You know, my best friend is Protestant. . but she would find that article as loathsome as I do, and predicated on falsehood.

Of course to me the funniest (hah) part is that blip about the “Utopian New World”. You see, the author of “Utopia” was. . .wait for it. . .St. Thomas More.

You know. The one who was executed by that fine upstanding Henry VIII. Because Sir Thomas was a good staunch Catholic who refused to let Henry ‘get away’ with claiming to be “head of the Church in England”, knowing that only the Pope is head of the Church. . .(so much for the idea, too, of an ‘invisible’ Church. To St.

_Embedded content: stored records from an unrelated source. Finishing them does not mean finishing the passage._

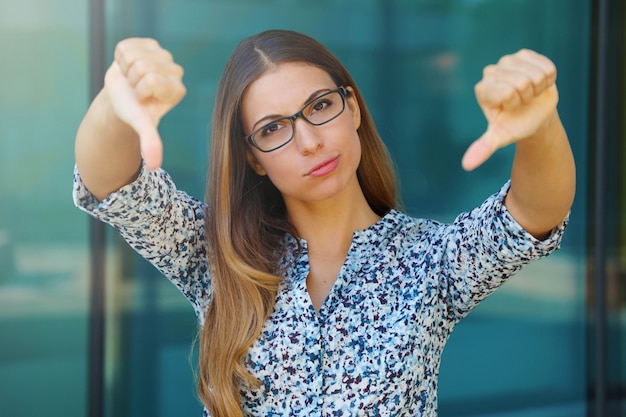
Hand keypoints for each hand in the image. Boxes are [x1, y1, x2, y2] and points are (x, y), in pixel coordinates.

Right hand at [104, 38, 185, 169]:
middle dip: (132, 79)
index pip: (153, 79)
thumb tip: (154, 165)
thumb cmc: (133, 111)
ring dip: (126, 68)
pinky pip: (126, 46)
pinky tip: (127, 67)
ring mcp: (163, 55)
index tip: (141, 99)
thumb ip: (150, 142)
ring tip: (131, 78)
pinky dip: (120, 57)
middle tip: (134, 89)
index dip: (140, 90)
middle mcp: (176, 71)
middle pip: (144, 66)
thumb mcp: (141, 125)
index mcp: (178, 89)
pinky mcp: (149, 44)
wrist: (121, 97)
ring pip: (134, 55)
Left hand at [462, 49, 558, 170]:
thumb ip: (483, 148)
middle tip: (522, 101)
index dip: (515, 103)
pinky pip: (546, 67)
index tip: (511, 108)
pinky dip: (548, 78)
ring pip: (535, 74)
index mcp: (482, 89)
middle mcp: (491, 71)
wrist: (533, 114)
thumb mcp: (500, 137)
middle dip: (527, 96)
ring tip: (529, 93)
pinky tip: (538, 84)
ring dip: (538, 88)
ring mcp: (508, 60)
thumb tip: (467, 166)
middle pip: (522, 82)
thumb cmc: (514, 125)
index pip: (507, 92)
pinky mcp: (525, 54)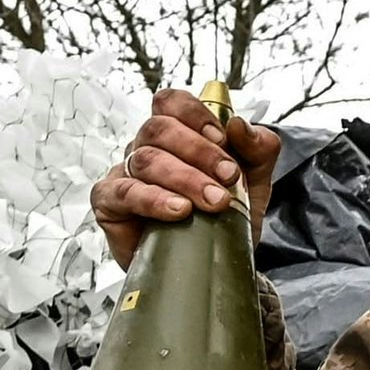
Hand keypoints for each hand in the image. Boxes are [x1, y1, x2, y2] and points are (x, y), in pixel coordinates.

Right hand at [90, 90, 283, 265]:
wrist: (216, 266)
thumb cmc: (226, 217)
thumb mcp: (255, 181)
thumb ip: (258, 149)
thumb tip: (239, 125)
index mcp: (175, 134)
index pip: (170, 103)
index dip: (194, 114)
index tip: (223, 138)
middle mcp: (145, 148)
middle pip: (158, 129)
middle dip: (199, 152)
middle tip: (229, 177)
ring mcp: (125, 174)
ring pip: (146, 160)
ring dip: (185, 178)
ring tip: (214, 201)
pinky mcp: (110, 204)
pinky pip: (124, 193)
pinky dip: (153, 200)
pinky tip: (178, 211)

Thomas, there was, and is, and will be only ONE Church. . .the Catholic Church.)

The irony in having the Protestants claim to ‘reform’ in the name of Utopia. . .

The printing press was invented by Gutenberg, or at least popularized and perfected by him. Some earlier prototypes in Asia and in Europe had existed before then but never been widely used. Gutenberg printed the Gutenberg Bible, which also happens to have been a Catholic Bible.

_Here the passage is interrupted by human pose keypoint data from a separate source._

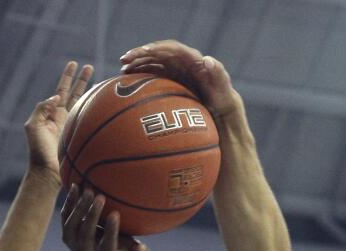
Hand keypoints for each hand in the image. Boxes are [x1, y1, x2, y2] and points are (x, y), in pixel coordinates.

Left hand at [25, 61, 93, 178]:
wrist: (49, 172)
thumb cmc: (38, 151)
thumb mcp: (33, 126)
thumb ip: (42, 108)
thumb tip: (56, 96)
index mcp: (52, 113)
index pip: (61, 90)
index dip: (67, 76)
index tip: (73, 63)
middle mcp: (64, 117)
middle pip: (74, 93)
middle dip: (81, 79)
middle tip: (89, 66)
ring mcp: (74, 126)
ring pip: (84, 105)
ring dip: (91, 93)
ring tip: (101, 82)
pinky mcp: (81, 136)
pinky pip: (90, 120)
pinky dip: (98, 110)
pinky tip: (105, 104)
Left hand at [61, 186, 151, 250]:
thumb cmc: (121, 249)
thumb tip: (141, 250)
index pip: (107, 247)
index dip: (110, 231)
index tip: (115, 214)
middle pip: (85, 236)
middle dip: (92, 216)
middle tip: (100, 197)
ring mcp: (74, 243)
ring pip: (72, 227)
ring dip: (79, 208)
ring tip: (88, 190)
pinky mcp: (67, 233)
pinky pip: (65, 216)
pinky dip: (69, 202)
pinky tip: (75, 185)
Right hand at [119, 40, 240, 118]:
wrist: (219, 107)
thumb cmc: (221, 98)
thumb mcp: (223, 88)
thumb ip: (218, 73)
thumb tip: (208, 59)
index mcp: (192, 59)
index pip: (172, 49)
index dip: (157, 48)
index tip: (144, 52)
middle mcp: (181, 61)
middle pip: (157, 52)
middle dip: (140, 53)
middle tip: (124, 60)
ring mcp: (174, 69)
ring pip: (152, 61)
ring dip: (136, 62)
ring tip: (122, 70)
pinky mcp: (169, 78)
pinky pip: (151, 71)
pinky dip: (139, 73)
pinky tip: (127, 79)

The poster above me is correct, Guttenburg invented the printing press and the first thing he printed was a Catholic bible - good peice of trivia that the first printed book ever was a Catholic bible :slight_smile:
Also, before Luther - there were already a number of translations of the bible into German by the Church. By the time he brought on the reformation, there were hundreds. There was no lack of scripture made available. Read an honest history on Luther…he was no saint. He called for the death of 100,000 peasants and speaking of Moses since the article is about Moses - Luther called Moses a devil! He distrusted the OT and actually called for the Jews to have their books taken from them. Seriously…this is the guy who history tries to claim wanted to make scripture available to everyone?

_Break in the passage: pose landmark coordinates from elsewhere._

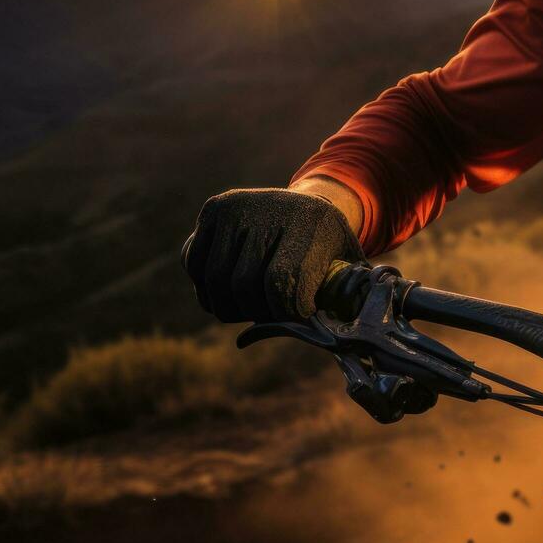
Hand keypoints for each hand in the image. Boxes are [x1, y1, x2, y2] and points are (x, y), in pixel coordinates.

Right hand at [181, 187, 365, 322]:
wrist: (308, 206)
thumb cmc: (328, 250)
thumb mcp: (347, 268)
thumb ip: (345, 299)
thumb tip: (345, 337)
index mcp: (311, 221)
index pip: (282, 282)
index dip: (285, 312)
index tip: (298, 316)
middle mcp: (270, 207)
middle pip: (244, 284)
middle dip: (256, 312)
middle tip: (272, 314)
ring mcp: (237, 206)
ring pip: (215, 280)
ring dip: (230, 307)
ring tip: (252, 307)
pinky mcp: (213, 209)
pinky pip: (194, 265)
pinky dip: (207, 289)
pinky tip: (230, 291)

Good translations took time, especially before the printing press - very few people take this into account when insulting the Church.

As far as vernacular Bibles go, they existed LONG before the Reformation! Ever hear of the Latin Vulgate? The point was to get the Bible into Latin, which, at the time, was the vernacular. Isn’t American anti-Catholicism grand?

I found this on the Catholic church and the Bible:
Why does the Catholic Church discourage Bible reading when, according to the Apostle, ``All scripture, inspired of God, is profitable to teach…[and] to instruct in justice’’? (2 Tim. 3:16).

If the Catholic Church discourages Bible reading, the Pope, the thousands of Catholic Bishops, and the many millions of Catholic lay people, are not aware of it. For the Popes have issued pastoral letters to the whole Church, called encyclicals, on the edifying effects of Bible reading. The Catholic Bible far outsells all other Christian Bibles worldwide. In fact, it has always been thus. The very first Christian Bible was produced by the Catholic Church–compiled by Catholic scholars of the 2nd and 3rd century and approved for general Christian use by the Catholic Councils of Hippo (393) and Carthage (397). The very first printed Bible was produced under the auspices of the Catholic Church–printed by the Catholic inventor of the printing press, Johannes Gutenberg. And the very first Bible with chapters and numbered verses was produced by the Catholic Church–the work of Stephen Langton, Cardinal Archbishop of Canterbury. It was this perennial Catholic devotion to the Bible which prompted Martin Luther–who certainly cannot be accused of Catholic favoritism–to write in his Commentary on St. John: ``We are compelled to concede to the Papists that they have the Word of God, that we received it from them, and that without them we should have no knowledge of it at all.’’
This might not exactly address your point, but gives some history of the Catholic church and the Bible.